In Socks Mode is the debut album by American band The Visible Men, released in 2002 on Leisure King Productions.

Overview
The instrumentation of In Socks Mode could be considered minimalist: most of the songs consist solely of piano and bass guitar, with slightly more than half of the tracks featuring light drum accompaniment.
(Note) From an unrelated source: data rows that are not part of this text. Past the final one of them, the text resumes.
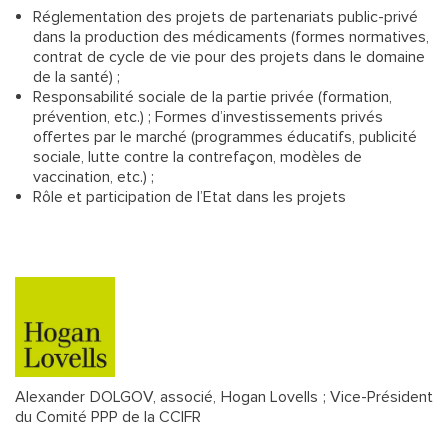
Réglementation des projets de partenariats public-privé
dans la production des médicaments (formes normatives,
contrat de cycle de vie pour des projets dans le domaine
de la santé) ;
Responsabilité sociale de la partie privée (formation,
prévention, etc.) ; Formes d’investissements privés
offertes par le marché (programmes éducatifs, publicité
sociale, lutte contre la contrefaçon, modèles de
vaccination, etc.) ;
Rôle et participation de l’Etat dans les projets
Alexander DOLGOV, associé, Hogan Lovells ; Vice-Président
du Comité PPP de la CCIFR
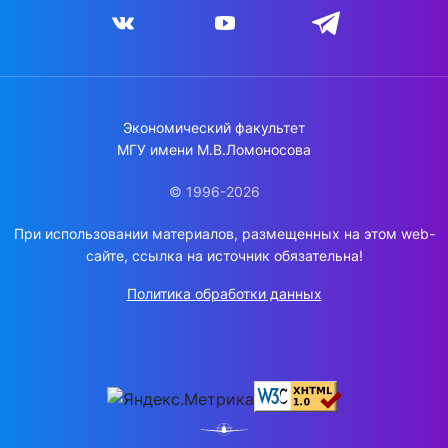
Экономический факультет
МГУ имени М.В.Ломоносова
© 1996-2026
При использовании материалов, размещенных на этом web-
сайте, ссылка на источник обязательна!
Политика обработки данных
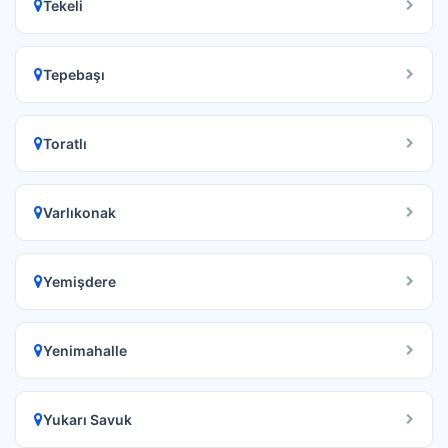
Tekeli
Tepebaşı
Toratlı
Varlıkonak
Yemişdere
Yenimahalle
Yukarı Savuk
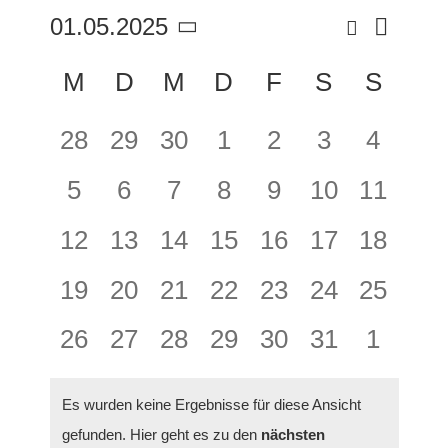
Suche
01.05.2025
Veran
Verans
Monat
Datum
Ansic
Kalender
wählen.
M
D
M
D
F
S
S
Suche
Navig
von
und
0
0
0
0
0
0
0
28
29
30
1
2
3
4
Veranstaltungen
Ansich
Veranstaltungen,
Veranstaltungen,
Veranstaltungen,
Veranstaltungen,
Veranstaltungen
Veranstaltu
Verans
0
0
0
0
0
0
0
5
6
7
8
9
10
11
Naviga
Veranstaltungen,
Veranstaltungen,
Veranstaltungen,
Veranstaltungen,
Veranstaltungen
Veranstaltu
Veranst
0
0
0
0
0
0
0
12
13
14
15
16
17
18
Veranstaltungen,
Veranstaltungen,
Veranstaltungen,
Veranstaltungen,
Veranstaltungen
Veranstaltu
Veranst
0
0
0
0
0
0
0
19
20
21
22
23
24
25
Veranstaltungen,
Veranstaltungen,
Veranstaltungen,
Veranstaltungen,
Veranstaltungen
Veranstaltu
Veranst
0
0
0
0
0
0
0
26
27
28
29
30
31
1
Veranstaltungen,
Veranstaltungen,
Veranstaltungen,
Veranstaltungen,
Veranstaltungen
Veranstaltu
Verans
Es wurden keine Ergebnisse für diese Ansicht
gefunden. Hier geht es zu den
nächsten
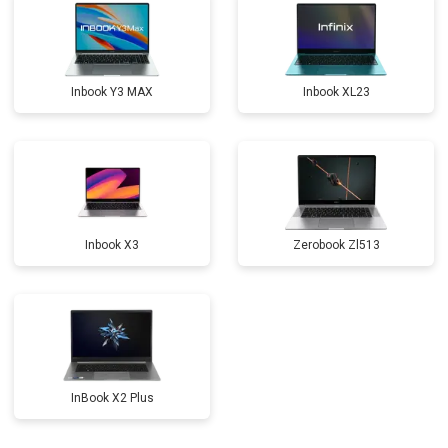
Замена северного моста
от 3500 ₽
Заказать
Ремонт петель
от 3990 ₽
Заказать
Inbook Y3 MAX
Inbook XL23
Inbook X3
Zerobook Zl513
InBook X2 Plus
Despite its low-key indie release, In Socks Mode was met with mostly positive reviews. In Music We Trust graded it with an "A", calling it "a shining example of pop music that is infectious and laden with hooks, but not overly accessible or simplified for your listening pleasures". Allmusic gave the album a rating of 3/5, praising the "wonderfully accomplished" piano techniques and the "sheer attractiveness" of his melodies, comparing it favorably to the Ben Folds Five, but criticizing the album's often low-brow lyricism.

Track listing
All songs composed by Dustin Lanker, except where otherwise noted.

"Dial Tone" – 3:44
"Core of the Planet" – 4:12
"Blow Shit Up" (Lanker, Dan Schmid) – 3:28
"$90" – 3:20
"Hall of Fame" – 3:09
"Strange Hash" (Lanker, Schmid) – 4:35
"Poker Face" – 2:33
"Semen Factory" – 5:00
"On the Sidelines" – 3:44
"King Shit" – 4:04

Credits

The Visible Men
Dustin Lanker – vocals, keyboards
Dan Schmid – bass
Jordan Glenn – drums (tracks 6, 10)

Additional musicians
Tony Figoli – drums (tracks 2, 4)
Tim Donahue – drums (tracks 1, 5, 8)
Ryan Sumner – drums (track 7)

Production
Produced and mixed by Bill Barnett, J. Scott McLean and The Visible Men at Gung-Ho Studios in Eugene, Oregon
Engineered by Bill Barnett, Don Latarski and Glen Bonney
Mastered by Jim Rusby, Sony Disc Manufacturing - Springfield Oregon
Track 3 recorded by Don Latarski at Crescent Studios in Eugene, Oregon.
Track 5 recorded by Glenn Bonney at Glenn Bonney Recording in Eugene, Oregon.